UM PROFETA NUNCA MORRE
É preciso que o grão de trigo morra, para que se reproduza em tantos outros. O grão sepultado na terra, por um momento provoca momento de tristeza, uma sensação de perda irreparável, mas se quisermos que ele se multiplique, esse processo se faz necessário. Num tempo árido de profecia, a partida definitiva de um profeta provoca uma sensação imensa de vazio. José Comblin, profeta de 88 anos, abre um espaço enorme na caminhada da Igreja que quis ser e continuou sendo povo.
Em época de “glamour” eclesial, de aburguesamento da vida consagrada (religiosa e sacerdotal), perder alguém que alimentava a travessia teimosa da fé dos pobres é muito doloroso. Quando mais precisamos de verdadeiros adoradores em espírito e verdade, a vida nos ceifa sem avisar-nos um dos exemplares mais autênticos da identificação com o mestre. Em tempos idos, dos místicos, Francisco de Assis, Pe. Pius e outros, a identificação mais objetiva com Cristo eram os estigmas. Em nossa época, de solidão e abandono dos pobres à própria sorte, a verdadeira identificação com o Mestre é a vida com os pobres e pelos pobres. Neste sentido Comblin representava uma geração de homens e mulheres, que se tornou verdadeiramente cristã.
A maior ventura de tudo isso, é que a semente quando morre não fica mais única e sozinha; em algum lugar irá arrebentar a terra brotando novos profetas. O Espírito de Deus é dinâmico, grandioso, inteligência e com certeza fará germinar novos profetas lá onde menos esperamos. Para quem ainda pensa que ser cristão é ter a emoção à flor da pele, é adorar histericamente um Espirito desencarnado, ou rezar em latim, embatinar-se, colha da vida deste profeta uma centelha de consagração.
Não era relaxado, não fedia, não vivia em maloca, pois era povo e como o povo ele vivia com dignidade. Não comungou do pão dos coronéis, nem bebeu do cálice dos poderosos. Não negociou os tesouros da fé (sacramentos) com os “benfeitores”, mas fez de sua vida o mesmo sacrifício da vida dos empobrecidos brasileiros. Fez ecoar a sua voz e sua profecia, quando percebeu que o pecado das estruturas politicas destruía a vida do povo e a “Mater Ecclesia” silenciava, como que compactuando com a sede dos poderosos leviatãs do sertão e dos serrados brasileiros.

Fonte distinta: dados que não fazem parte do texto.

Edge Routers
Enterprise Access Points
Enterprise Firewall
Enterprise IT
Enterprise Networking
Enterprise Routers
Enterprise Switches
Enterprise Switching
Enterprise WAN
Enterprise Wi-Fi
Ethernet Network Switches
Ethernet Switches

É claro que um profeta é uma pedra no sapato, um aguilhão que não deixa em paz quem desfruta dos benesseres do poder. Por isso pode ser que a morte do Profeta Comblin para muitos seja um alívio, mas para o povo que bebeu da mística da sua profecia será um grande momento de soerguimento. É para homenageá-lo, e ao mesmo tempo para lhe ser grato, o sonho que ele ajudou embalar deverá continuar mais vivo e mais forte. Os “profetas” midiáticos, os meteoros do evangelho da prosperidade, as estrelas e astros dos mega shows, vão perdendo seu brilho e a sua força, mas os profetas que se forjaram nas ruas sujas dos guetos e das estradas encardidas do Brasil, vão se fortalecendo e se multiplicando com o vigor do verdadeiro evangelho, que sendo água viva, faz sustentar a vida na vida do povo.
Comblin, assim como Elder Câmara e todos os profetas e profetizas de verdade, você continuará a iluminar esta Terra de Santa Cruz, da qual ninguém e nenhum decreto lhe expulsará, pois viverá na terra fértil dos corações de cada brasileiro e brasileira que amam de verdade o evangelho. COMBLIN VIVE! VIVA O COMBLIN!